Fast food chains are similar to football teams.
In a league of varying quality, you get the good, the bad and the downright ugly.
Hovering close to the top of the table is McDonald's. To many, the American icon is the Manchester United of the burger bars.
With its distinctive red and yellow colours and Toy Town-designed restaurants, Mac munch generates instant recognition in the same way as the world's biggest football brand.
Just like United supporters, Big Mac seems to be everywhere for everyman. But then it is.
When you unwrap your cheeseburger, you will be just one of 61 million customers a day in about 119 countries, helping to fuel profit figures of more than US$4 billion (Dh14.69bn) a year.
Last month, the darling of Wall Street reported a better-than-expected 5.1 per cent rise in global sales, burning off its major rivals.
"These guys are distancing themselves each and every day from the competition," says Jack Russo, a fast food industry analyst at the financial adviser Edward Jones. Impossible to disagree.
"McDonald's is outperforming its peer group and it's outperforming the market," says Matt DiFrisco, an analyst at the investment house Lazard Capital Markets.
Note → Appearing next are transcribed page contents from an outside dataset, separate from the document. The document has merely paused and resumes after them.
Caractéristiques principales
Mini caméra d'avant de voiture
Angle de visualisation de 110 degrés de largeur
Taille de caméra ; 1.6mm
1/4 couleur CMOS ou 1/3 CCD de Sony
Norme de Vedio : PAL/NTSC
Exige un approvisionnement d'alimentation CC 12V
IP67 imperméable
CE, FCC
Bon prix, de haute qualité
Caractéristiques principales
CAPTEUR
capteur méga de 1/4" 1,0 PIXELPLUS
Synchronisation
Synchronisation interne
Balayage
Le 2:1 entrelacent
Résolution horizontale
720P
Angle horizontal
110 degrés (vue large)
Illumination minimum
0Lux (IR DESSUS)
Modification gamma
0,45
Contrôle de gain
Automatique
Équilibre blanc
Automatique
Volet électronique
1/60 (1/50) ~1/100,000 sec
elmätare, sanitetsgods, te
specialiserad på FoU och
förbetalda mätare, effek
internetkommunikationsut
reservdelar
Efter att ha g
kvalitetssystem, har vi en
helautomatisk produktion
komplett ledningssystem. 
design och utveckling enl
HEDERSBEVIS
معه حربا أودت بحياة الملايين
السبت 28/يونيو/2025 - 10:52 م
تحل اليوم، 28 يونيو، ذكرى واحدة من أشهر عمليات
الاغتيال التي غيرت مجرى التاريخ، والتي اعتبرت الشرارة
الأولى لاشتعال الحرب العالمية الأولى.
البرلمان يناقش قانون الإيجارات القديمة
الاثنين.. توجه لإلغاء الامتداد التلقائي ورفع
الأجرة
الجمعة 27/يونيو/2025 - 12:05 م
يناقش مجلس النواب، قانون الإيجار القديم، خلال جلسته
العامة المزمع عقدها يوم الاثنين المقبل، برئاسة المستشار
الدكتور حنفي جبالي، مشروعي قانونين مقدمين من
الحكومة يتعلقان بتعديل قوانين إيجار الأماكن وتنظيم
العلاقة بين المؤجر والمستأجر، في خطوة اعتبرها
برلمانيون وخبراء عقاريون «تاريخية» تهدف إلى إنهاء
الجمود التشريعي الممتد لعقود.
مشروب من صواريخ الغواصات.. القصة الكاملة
At this rate, Ronald McDonald will be the richest clown on the planet. And that's the problem.
Supersize really does matter, as no one really likes global giants.
McDonald's might tickle your palate, but the company also eats away at your conscious with its deep-fried treats and sugar-drenched drinks.
Even when it doesn't, McDonald's is not everyone's idea of burger utopia, despite being big, flashy and incredibly successful.
Macs and Manchester United? I'd rather have Wimpy and West Ham.